Databases (MySQL, PostgreSQL)
- Data directory permissions: Ensure the database user has correct read/write access to its data directory.
- Corrupted data files: May require restoring from backup or using database-specific recovery tools.
- Disk space full: Databases can consume significant disk space.
Networking Services
- Incorrect IP addresses or hostnames: Verify network configuration.
- Firewall rules: Ensure necessary ports are open.
- DNS resolution issues: Check
/etc/resolv.confand network connectivity.
Step 7: Advanced Troubleshooting Techniques
Re-enabling and Restarting the Service
After making changes, reload units if needed, then restart the service. You do not need to run enable every time unless you are changing boot behavior.
sudo systemctl daemon-reload # Reload systemd manager configuration
sudo systemctl restart <service_name>.service
Using systemctl --failed
This command lists all units that are currently in a failed state.
systemctl --failed
Checking Resource Limits (ulimit)
Some services may fail if they hit operating system-level resource limits. Check limits with ulimit -a as the user the service runs as, or check systemd's own resource control directives in the unit file.
For systemd-managed services, unit properties are often more relevant than an interactive shell's ulimit:
systemctl show <service_name>.service -p LimitNOFILE -p User -p Group -p MemoryMax -p TasksMax
If an application says too many open files, compare LimitNOFILE with the application's connection count and file usage. If a service cannot create threads or child processes, look at TasksMax.
Debugging Flags
Many applications have debug modes or verbose logging that can be enabled via command-line arguments in the ExecStart line of the .service file. Consult the application's documentation.
A Quick Example: Service Works Manually, Fails at Boot
This is one of the most common systemd complaints. A developer runs the command by hand and it works. The same command fails as a service. The usual difference is environment.
Check the service user and working directory:
systemctl show myapp.service -p User -p Group -p WorkingDirectory
systemctl cat myapp.service
Then look for assumptions in the app: relative paths, files in a home directory, environment variables from .bashrc, or credentials loaded by an interactive shell. systemd does not read your shell startup files for a service. If the app needs APP_ENV=production or DATABASE_URL=..., put that configuration in the unit with Environment=, an EnvironmentFile=, or your normal secret-management path.

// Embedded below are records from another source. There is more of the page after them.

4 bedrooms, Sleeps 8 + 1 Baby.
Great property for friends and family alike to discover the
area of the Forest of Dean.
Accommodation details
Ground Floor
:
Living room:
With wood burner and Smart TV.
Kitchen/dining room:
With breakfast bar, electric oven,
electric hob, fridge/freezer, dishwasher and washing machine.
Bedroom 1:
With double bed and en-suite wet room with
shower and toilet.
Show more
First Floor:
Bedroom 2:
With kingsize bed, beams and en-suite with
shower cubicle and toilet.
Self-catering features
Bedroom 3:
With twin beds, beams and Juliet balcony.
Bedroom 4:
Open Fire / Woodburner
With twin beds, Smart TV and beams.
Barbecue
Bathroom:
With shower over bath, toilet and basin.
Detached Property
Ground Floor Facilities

Boot-only failures can also be ordering problems. A service may start before DNS, the network address, or a mounted filesystem is ready. Do not fix that with a blind sleep in the application. Express the dependency in the unit:
Wants=network-online.target
After=network-online.target
RequiresMountsFor=/srv/myapp
RequiresMountsFor= is useful when the service needs a specific path, especially if that path comes from a separate disk or network mount. It is clearer than hoping a broad target happens to finish first.
Resetting Failed State
After a service fails, systemd remembers the failed state until it is reset or the unit succeeds. That is helpful for visibility, but it can confuse status checks after you have already fixed the issue:
sudo systemctl reset-failed myapp.service
sudo systemctl restart myapp.service
systemctl status myapp.service
Use reset-failed after you have captured the evidence you need. During an incident, the failed state and journal timestamps are useful breadcrumbs.
One more small habit helps after noisy failures: check whether the unit is restart-looping before you edit anything.
systemctl show myapp.service -p NRestarts -p RestartUSec
If the restart count is climbing quickly, stop the unit while you investigate. That protects dependencies from repeated bad connections and keeps the journal readable.
The reliable pattern is: read status, read the journal, inspect the effective unit with systemctl cat, verify dependencies and paths, then restart only after you know what changed. That keeps systemd troubleshooting boring, which is exactly what you want during an outage.